The spleen is one of the most important organs, and is responsible for many pivotal functions, such as defense of the organism, the removal of foreign particles from the blood flow, the metabolism of bilirubins, lipids and several aminoacids, the control of the number of blood leukocytes and platelets, the maturity of lymphocytes and opsonins, hematopoesis, among others. Thus, this organ belongs to several medical specialties, mainly Haematology, Immunology, Oncology, Infectology and Surgery.
Splenectomy is a general surgical procedure which is most commonly used in trauma, but it is also performed to treat haematological, immunological, metabolic and oncological diseases.
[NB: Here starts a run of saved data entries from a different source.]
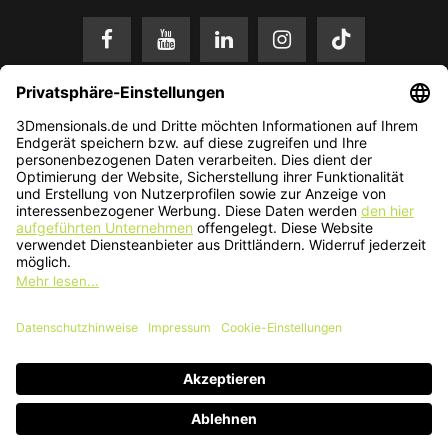
* Alle Preise in EUR inkl. gesetzl. Mehrwertsteuer zzgl.
Versandkosten
.
Änderungen und Irrtümer vorbehalten. Nur solange der Vorrat reicht.
© 2026 3Dmensionals / PONTIALIS GmbH & Co. KG - All Rights Reserved.​
Kundenbewertung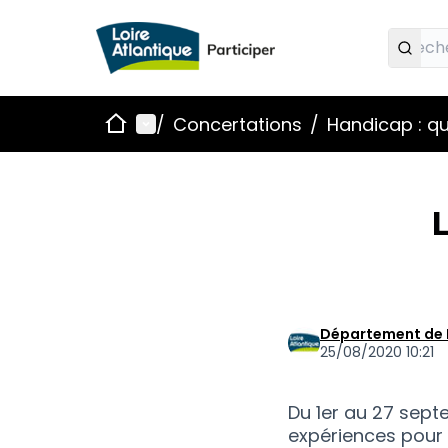
Accueil
Menu principal
/
Concertations
/
Handicap : qu
L
Département de 
25/08/2020 10:21
Du 1er au 27 sept
expériences pour 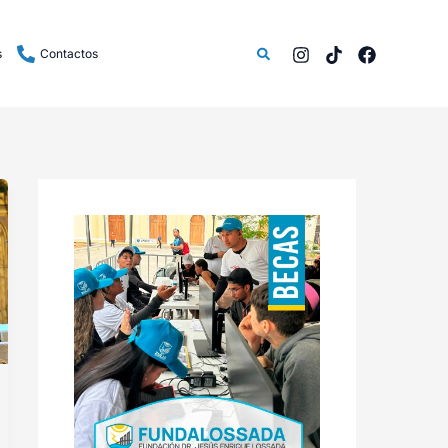
Buscar
s
Contactos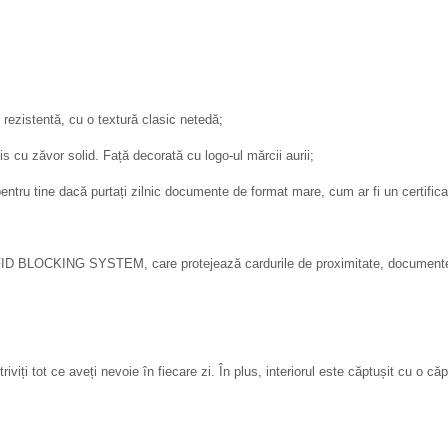
e rezistentă, cu o textură clasic netedă;
is cu zăvor solid. Față decorată cu logo-ul mărcii aurii;
pentru tine dacă purtați zilnic documente de format mare, cum ar fi un certifica
 RFID BLOCKING SYSTEM, care protejează cardurile de proximitate, documentele 
otriviți tot ce aveți nevoie în fiecare zi. În plus, interiorul este căptușit cu o 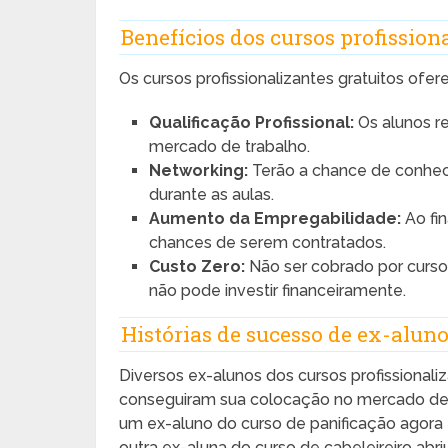
Benefícios dos cursos profission
Os cursos profissionalizantes gratuitos ofe
Qualificação Profissional:
Os alunos r
mercado de trabalho.
Networking:
Terão a chance de conhece
durante as aulas.
Aumento da Empregabilidade:
Ao fin
chances de serem contratados.
Custo Zero:
Não ser cobrado por curs
não pode investir financeiramente.
Histórias de sucesso de ex-alun
Diversos ex-alunos dos cursos profissionaliz
conseguiram sua colocação no mercado de 
um ex-aluno do curso de panificação agora
outra ex-aluna do curso de cabeleireiro abri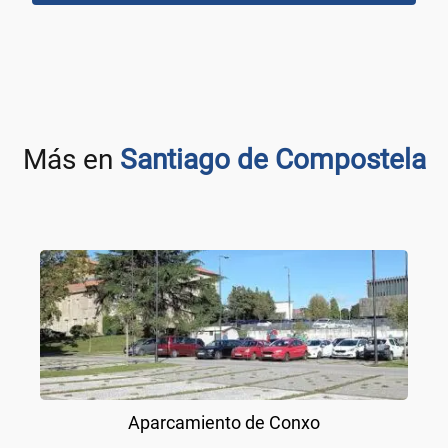
Más en
Santiago de Compostela
Aparcamiento de Conxo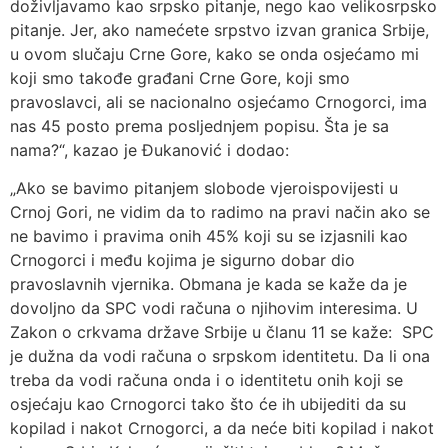
doživljavamo kao srpsko pitanje, nego kao velikosrpsko
pitanje. Jer, ako namećete srpstvo izvan granica Srbije,
u ovom slučaju Crne Gore, kako se onda osjećamo mi
koji smo takođe građani Crne Gore, koji smo
pravoslavci, ali se nacionalno osjećamo Crnogorci, ima
nas 45 posto prema posljednjem popisu. Šta je sa
nama?“, kazao je Đukanović i dodao:
„Ako se bavimo pitanjem slobode vjeroispovijesti u
Crnoj Gori, ne vidim da to radimo na pravi način ako se
ne bavimo i pravima onih 45% koji su se izjasnili kao
Crnogorci i među kojima je sigurno dobar dio
pravoslavnih vjernika. Obmana je kada se kaže da je
dovoljno da SPC vodi računa o njihovim interesima. U
Zakon o crkvama države Srbije u članu 11 se kaže: SPC
je dužna da vodi računa o srpskom identitetu. Da li ona
treba da vodi računa onda i o identitetu onih koji se
osjećaju kao Crnogorci tako što će ih ubijediti da su
kopilad i nakot Crnogorci, a da neće biti kopilad i nakot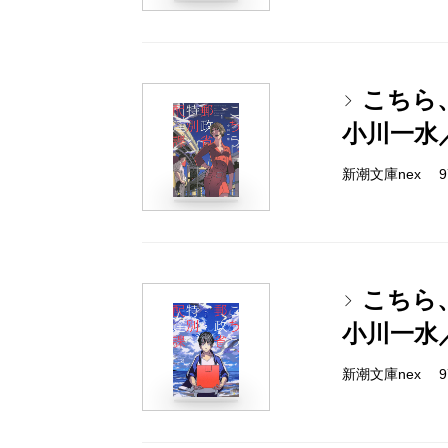
こちら、
小川一水
新潮文庫nex 978
こちら、
小川一水
新潮文庫nex 978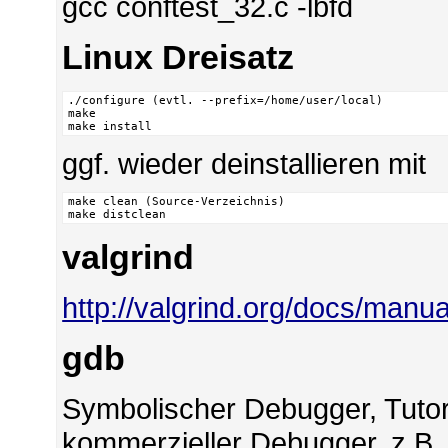
gcc conftest_32.c -lbfd
Linux Dreisatz
./configure (evtl. --prefix=/home/user/local)

make

make install
ggf. wieder deinstallieren mit
make clean (Source-Verzeichnis)

make distclean
valgrind
http://valgrind.org/docs/manua
gdb
Symbolischer Debugger, Tutor
kommerzieller Debugger, z.B. 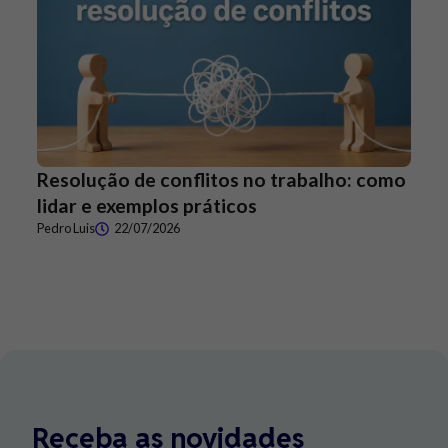
Resolução de conflitos no trabalho: como
lidar e exemplos práticos
Pedro Luis
22/07/2026
Receba as novidades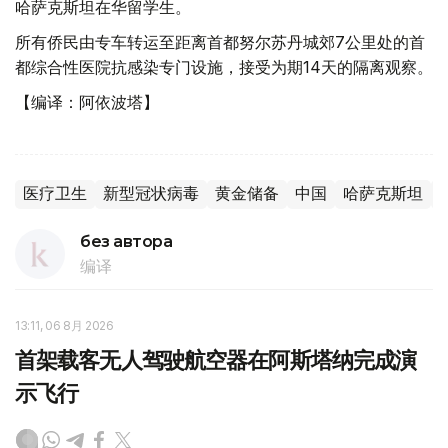
哈萨克斯坦在华留学生。
所有侨民由专车转运至距离首都努尔苏丹城郊7公里处的首
都综合性医院抗感染专门设施，接受为期14天的隔离观察。
【编译：阿依波塔】
医疗卫生
新型冠状病毒
黄金储备
中国
哈萨克斯坦
без автора
编译
13:11, 06 8月 2026
首架载客无人驾驶航空器在阿斯塔纳完成演
示飞行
Other indications for splenectomy include morphological disturbances, retarded somatic and sexual development, portal hypertension, parasitic infections, abscesses haemangiomas and cysts.
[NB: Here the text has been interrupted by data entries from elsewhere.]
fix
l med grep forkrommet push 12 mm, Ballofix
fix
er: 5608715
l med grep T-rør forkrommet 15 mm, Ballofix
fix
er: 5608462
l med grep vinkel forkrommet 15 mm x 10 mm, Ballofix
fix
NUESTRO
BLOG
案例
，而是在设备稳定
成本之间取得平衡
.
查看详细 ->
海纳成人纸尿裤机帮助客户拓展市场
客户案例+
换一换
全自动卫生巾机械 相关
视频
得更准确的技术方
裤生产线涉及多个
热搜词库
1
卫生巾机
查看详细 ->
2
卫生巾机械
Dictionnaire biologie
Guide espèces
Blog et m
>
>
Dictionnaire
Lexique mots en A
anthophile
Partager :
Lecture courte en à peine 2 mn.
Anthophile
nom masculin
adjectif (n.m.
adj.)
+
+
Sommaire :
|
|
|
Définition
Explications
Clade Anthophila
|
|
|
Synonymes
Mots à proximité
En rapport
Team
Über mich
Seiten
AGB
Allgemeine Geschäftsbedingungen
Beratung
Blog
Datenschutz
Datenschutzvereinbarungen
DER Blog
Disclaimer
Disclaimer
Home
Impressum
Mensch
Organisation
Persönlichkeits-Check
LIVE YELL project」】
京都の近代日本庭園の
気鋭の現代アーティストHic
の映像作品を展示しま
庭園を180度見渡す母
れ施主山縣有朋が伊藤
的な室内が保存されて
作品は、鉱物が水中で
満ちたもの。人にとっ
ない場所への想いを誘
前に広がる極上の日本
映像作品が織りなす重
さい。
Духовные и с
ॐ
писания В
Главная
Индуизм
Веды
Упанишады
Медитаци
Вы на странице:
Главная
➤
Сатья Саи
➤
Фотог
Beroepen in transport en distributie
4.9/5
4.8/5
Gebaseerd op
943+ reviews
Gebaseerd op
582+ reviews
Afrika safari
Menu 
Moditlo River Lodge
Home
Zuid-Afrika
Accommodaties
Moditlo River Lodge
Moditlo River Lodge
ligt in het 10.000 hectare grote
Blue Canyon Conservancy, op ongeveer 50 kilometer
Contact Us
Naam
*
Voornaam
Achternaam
Until recently, the absence of the spleen was not considered as a risk factor for severe complications, even with the knowledge of death provoked by postsplenectomy sepsis, which has existed since the nineteenth century. Recent studies have proved that the complete removal of the spleen is mostly useless, and is commonly followed by a high rate morbidity and mortality. Moreover, asplenic patients are more susceptible to severe infections, including overwhelming sepsis, meningitis and pneumonia. The estimated incidence of severe sepsis after total splenectomy is 8%.
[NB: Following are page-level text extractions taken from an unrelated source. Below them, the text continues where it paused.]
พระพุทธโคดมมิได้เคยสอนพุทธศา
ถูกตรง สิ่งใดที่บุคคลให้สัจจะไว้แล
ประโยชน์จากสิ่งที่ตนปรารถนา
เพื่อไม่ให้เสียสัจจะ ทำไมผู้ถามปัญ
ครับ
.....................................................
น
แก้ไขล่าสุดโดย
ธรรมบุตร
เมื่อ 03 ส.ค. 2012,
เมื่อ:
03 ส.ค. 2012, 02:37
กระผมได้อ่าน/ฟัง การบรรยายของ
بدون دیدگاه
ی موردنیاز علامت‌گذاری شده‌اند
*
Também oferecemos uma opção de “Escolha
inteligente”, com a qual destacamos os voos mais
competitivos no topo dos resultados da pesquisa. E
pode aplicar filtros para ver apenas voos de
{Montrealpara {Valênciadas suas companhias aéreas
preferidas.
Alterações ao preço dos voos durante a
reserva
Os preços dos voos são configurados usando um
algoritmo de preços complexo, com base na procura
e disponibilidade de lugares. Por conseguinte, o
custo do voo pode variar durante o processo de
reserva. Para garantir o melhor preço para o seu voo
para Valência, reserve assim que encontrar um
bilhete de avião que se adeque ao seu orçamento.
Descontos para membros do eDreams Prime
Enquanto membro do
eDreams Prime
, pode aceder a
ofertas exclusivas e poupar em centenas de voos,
Another critical postsplenectomy complication is pulmonary thromboembolism. The incidence of this affection may reach 35%. This complication is apparently not due to thrombocytosis, although the number of platelets may increase considerably in asplenic patients.
Haematological diseases, such as myeloid hepatosplenomegaly, leukemias and lymphomas, as well as metabolic affections, including dyslipidemias, are followed by high morbidity and mortality rates when the spleen is removed. In these cases, conservative surgeries are proposed to avoid this problem. On the other hand, total splenectomy may be inevitable in cases such as trauma or even in elective conditions (eg. hypersplenism, idiopathic thrombotic purpura, spherocytosis, among others). The benefits generated by this procedure must be weighed against the risks of asplenism.
This book is written exclusively to show the spleen in relation to basic sciences (anatomy, physiology) and the clinical practice of specialties related to this organ is useful for clinical physicians, haematologists, oncologists, infectologists, general surgeons, oncologic surgeons, trauma surgeons, resident physicians and medical students.
The Bentham Science Publishers gave the honour of editing this book. I am proud to accept the challenge and have the privilege of bringing together distinguished researchers from several countries on medical procedures concerning the spleen. Professor Leon Morgenstern, who is the most esteemed reference in studies regarding the spleen agreed to write the Forward of this book. All participating authors have written pivotal chapters and have contributed to advances in research on medical procedures concerning the spleen. Thanks to these contributors, as well as, many other investigators around the world, the spleen is no longer as mysterious as it was once described by Claudius Galen.